Give back exactly the lines from the one holding "187 | 91.7% |" to the last line of the entries, both included, and nothing more.

═══ GIVEN ENTRIES

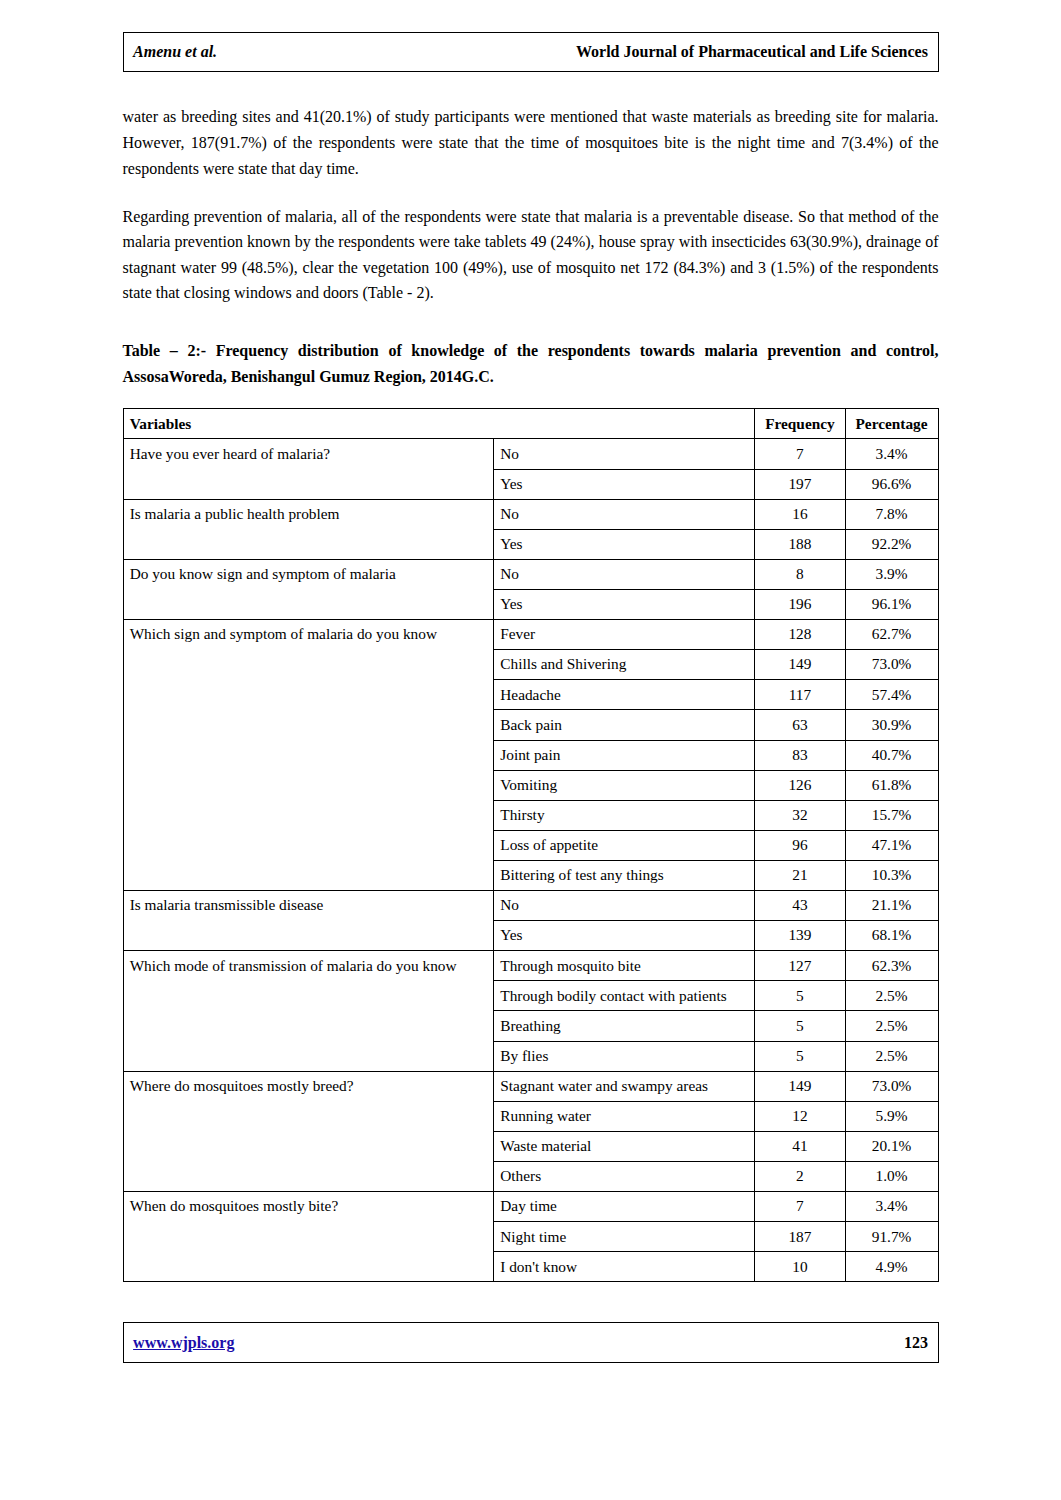Amenu et al. World Journal of Pharmaceutical and Life Sciences
water as breeding sites and 41(20.1%) of study participants were mentioned that waste materials as breeding site for malaria. However, 187(91.7%) of the respondents were state that the time of mosquitoes bite is the night time and 7(3.4%) of the respondents were state that day time.
Regarding prevention of malaria, all of the respondents were state that malaria is a preventable disease. So that method of the malaria prevention known by the respondents were take tablets 49 (24%), house spray with insecticides 63(30.9%), drainage of stagnant water 99 (48.5%), clear the vegetation 100 (49%), use of mosquito net 172 (84.3%) and 3 (1.5%) of the respondents state that closing windows and doors (Table - 2).
Table – 2:- Frequency distribution of knowledge of the respondents towards malaria prevention and control, AssosaWoreda, Benishangul Gumuz Region, 2014G.C.
| Variables | Frequency | Percentage |
| --- | --- | --- |
| Have you ever heard of malaria? | No | 7 | 3.4% |
| Yes | 197 | 96.6% |
| Is malaria a public health problem | No | 16 | 7.8% |
| Yes | 188 | 92.2% |
| Do you know sign and symptom of malaria | No | 8 | 3.9% |
| Yes | 196 | 96.1% |
| Which sign and symptom of malaria do you know | Fever | 128 | 62.7% |
| Chills and Shivering | 149 | 73.0% |
| Headache | 117 | 57.4% |
| Back pain | 63 | 30.9% |
| Joint pain | 83 | 40.7% |
| Vomiting | 126 | 61.8% |
| Thirsty | 32 | 15.7% |
| Loss of appetite | 96 | 47.1% |
| Bittering of test any things | 21 | 10.3% |
| Is malaria transmissible disease | No | 43 | 21.1% |
| Yes | 139 | 68.1% |
| Which mode of transmission of malaria do you know | Through mosquito bite | 127 | 62.3% |
| Through bodily contact with patients | 5 | 2.5% |
| Breathing | 5 | 2.5% |
| By flies | 5 | 2.5% |
| Where do mosquitoes mostly breed? | Stagnant water and swampy areas | 149 | 73.0% |
| Running water | 12 | 5.9% |
| Waste material | 41 | 20.1% |
| Others | 2 | 1.0% |
| When do mosquitoes mostly bite? | Day time | 7 | 3.4% |
| Night time | 187 | 91.7% |
| I don't know | 10 | 4.9% |
www.wjpls.org 123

══════

#### [OUTPUT]
| Night time | 187 | 91.7% |
| I don't know | 10 | 4.9% |
www.wjpls.org 123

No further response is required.